REQUIRED WORK: Transcribe only the part of the material below that begins at the line containing "potted plant [353,357,395,410]" and ends at the line containing "tissue box [833,690,1004,781]", with both kept and images left out.

RECORDS PROVIDED:
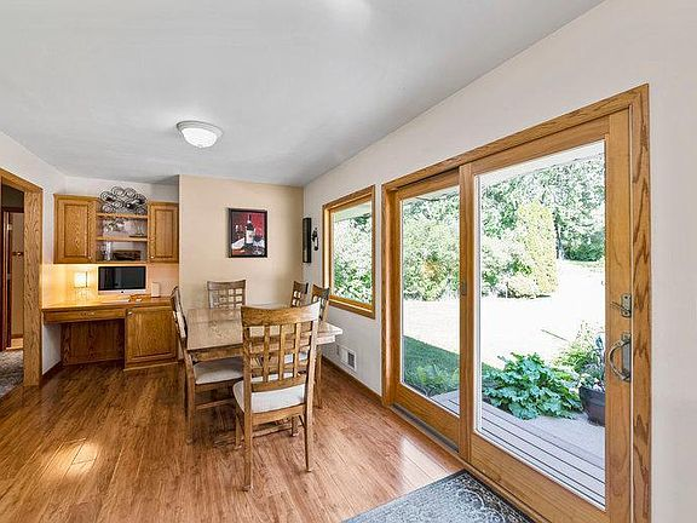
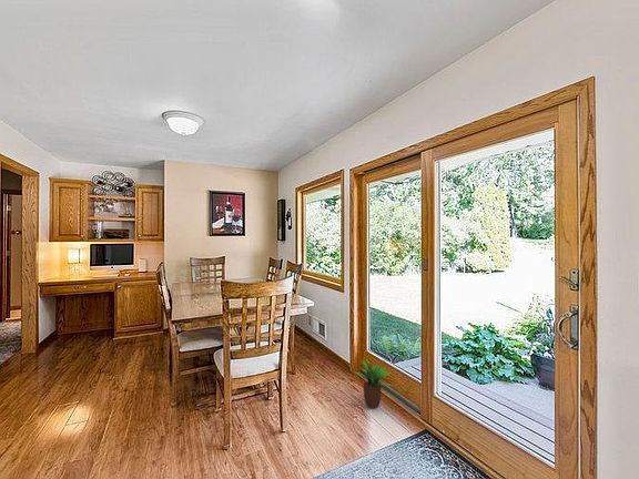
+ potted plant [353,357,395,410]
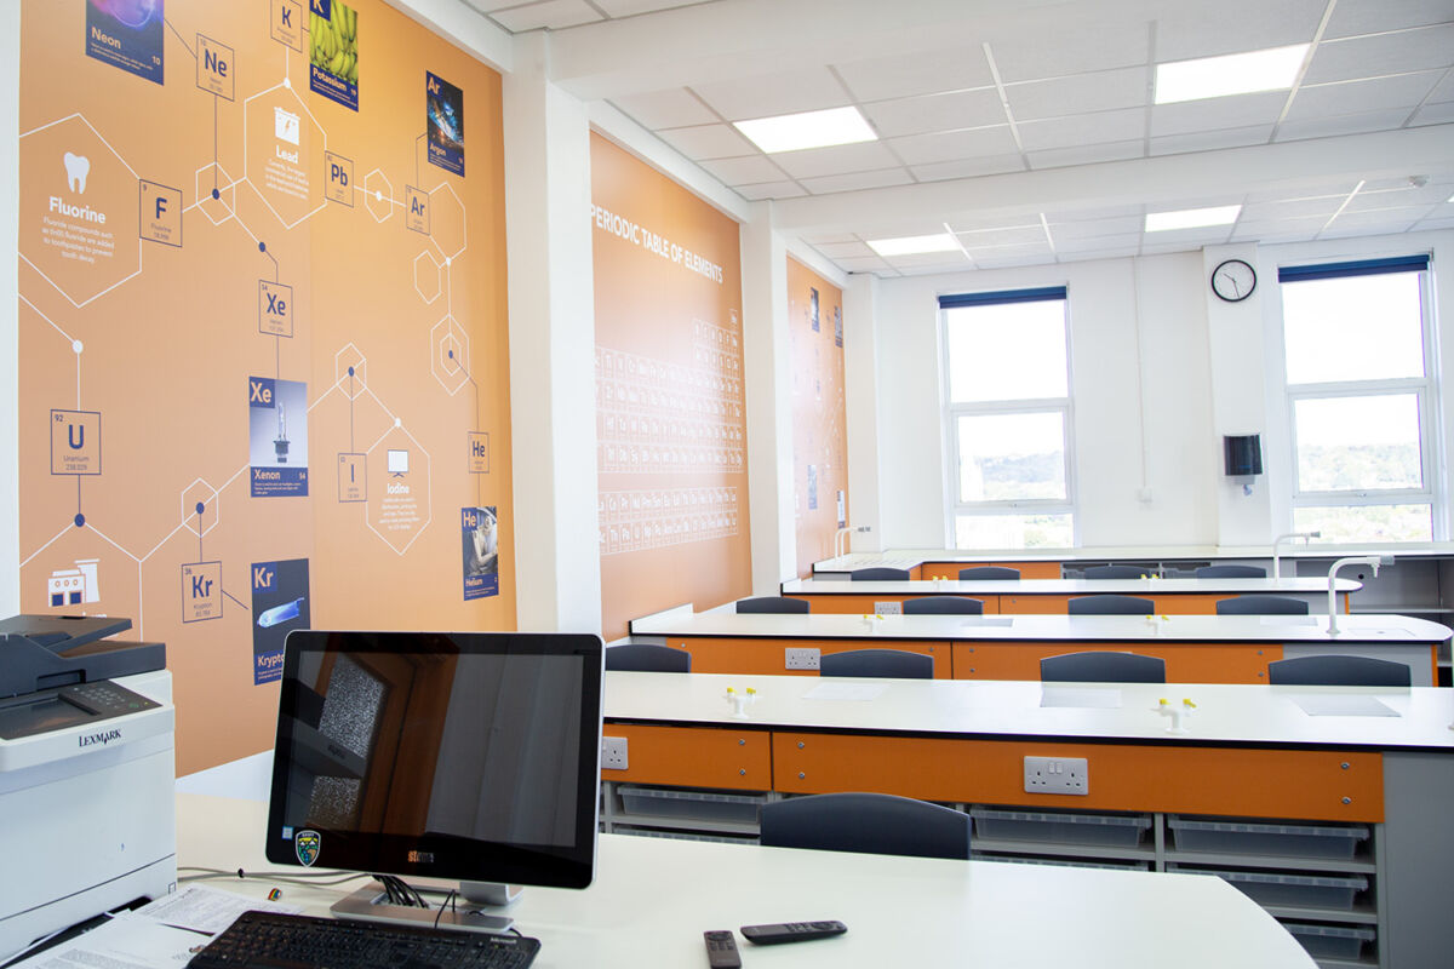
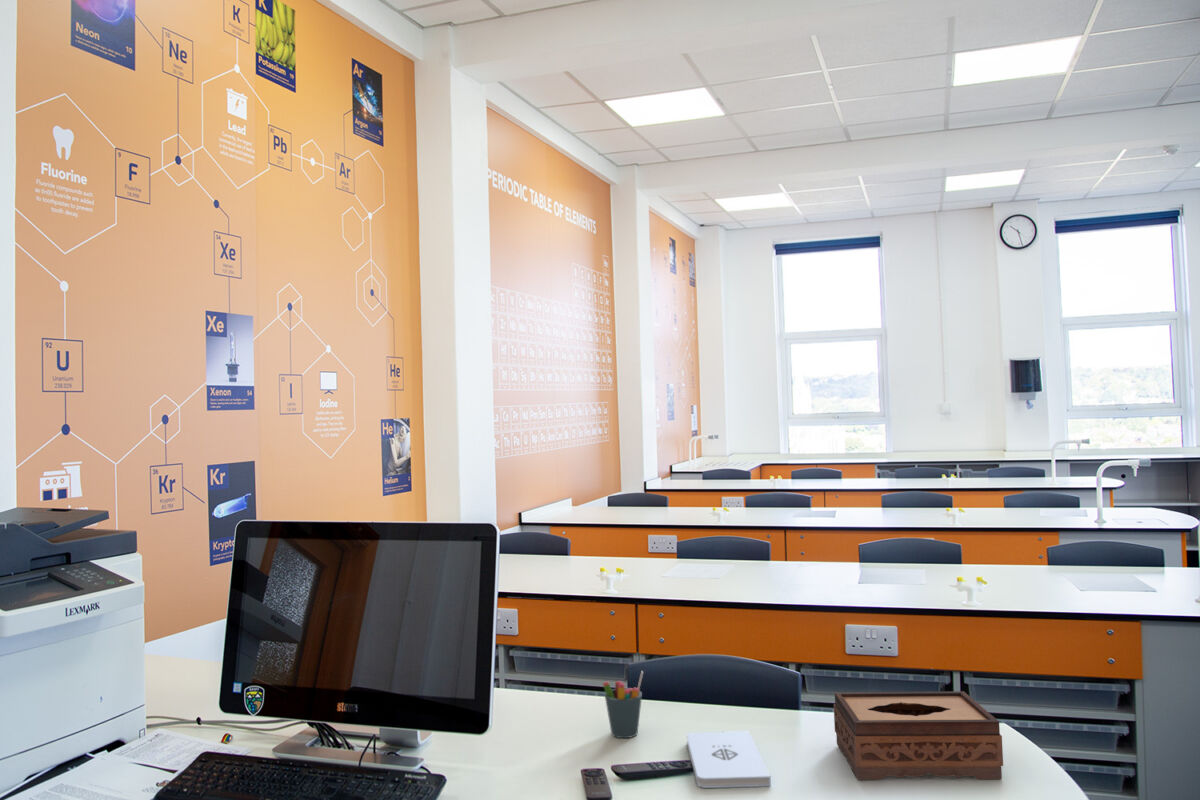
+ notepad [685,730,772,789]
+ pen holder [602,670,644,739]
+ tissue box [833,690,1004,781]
==
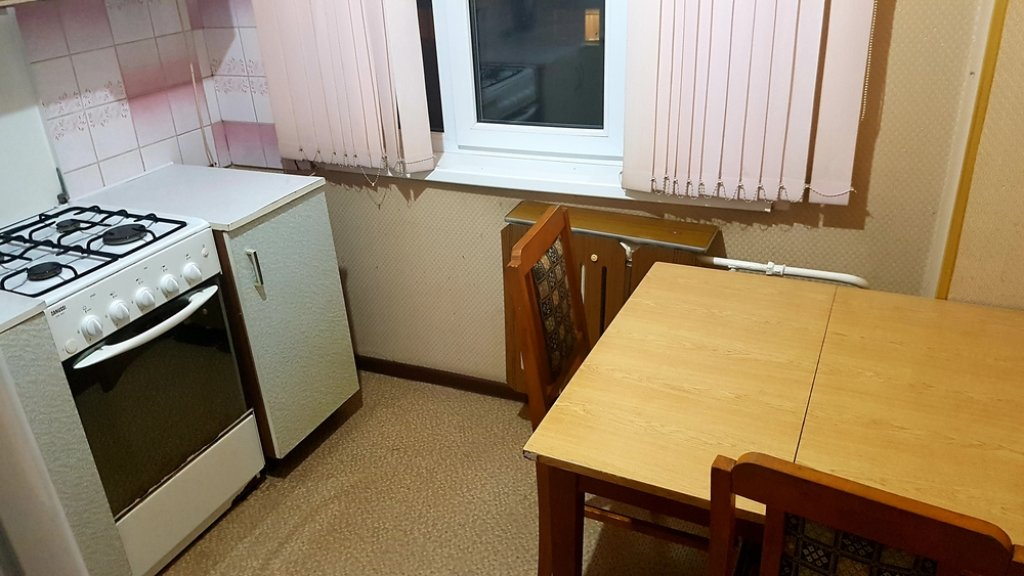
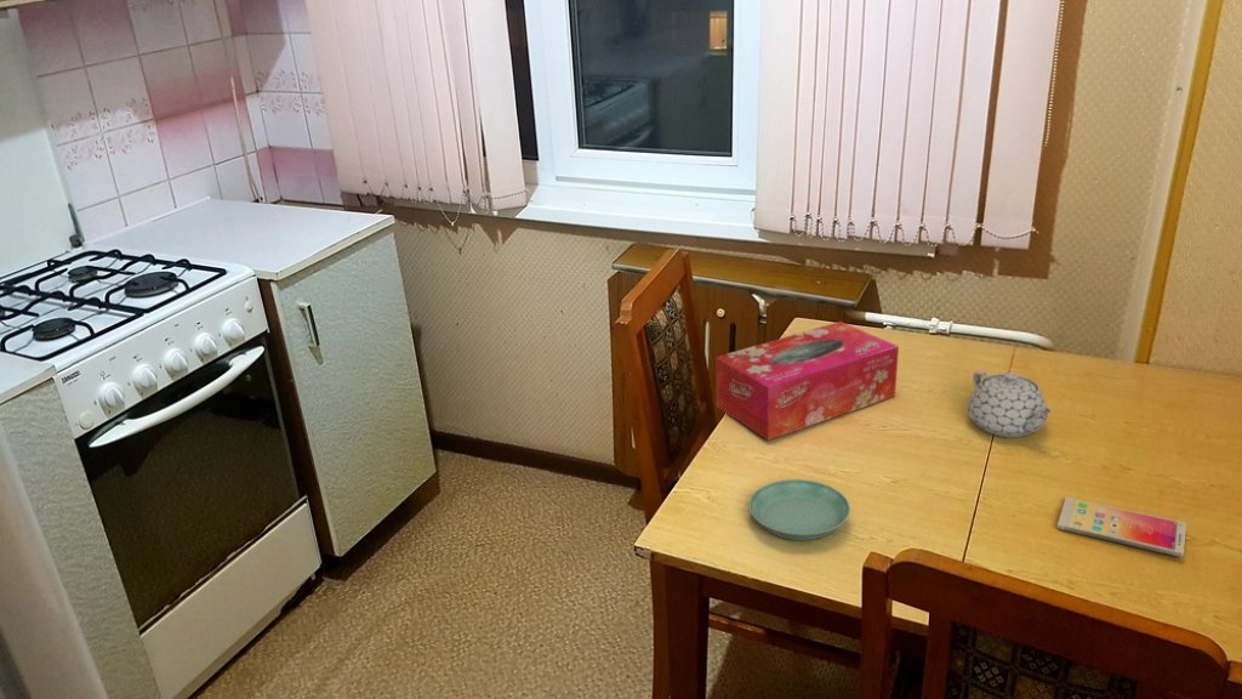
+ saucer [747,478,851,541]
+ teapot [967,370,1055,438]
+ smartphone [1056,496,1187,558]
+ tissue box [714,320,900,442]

FINISHED EXERCISE:
+ potted plant [353,357,395,410]
+ notepad [685,730,772,789]
+ pen holder [602,670,644,739]
+ tissue box [833,690,1004,781]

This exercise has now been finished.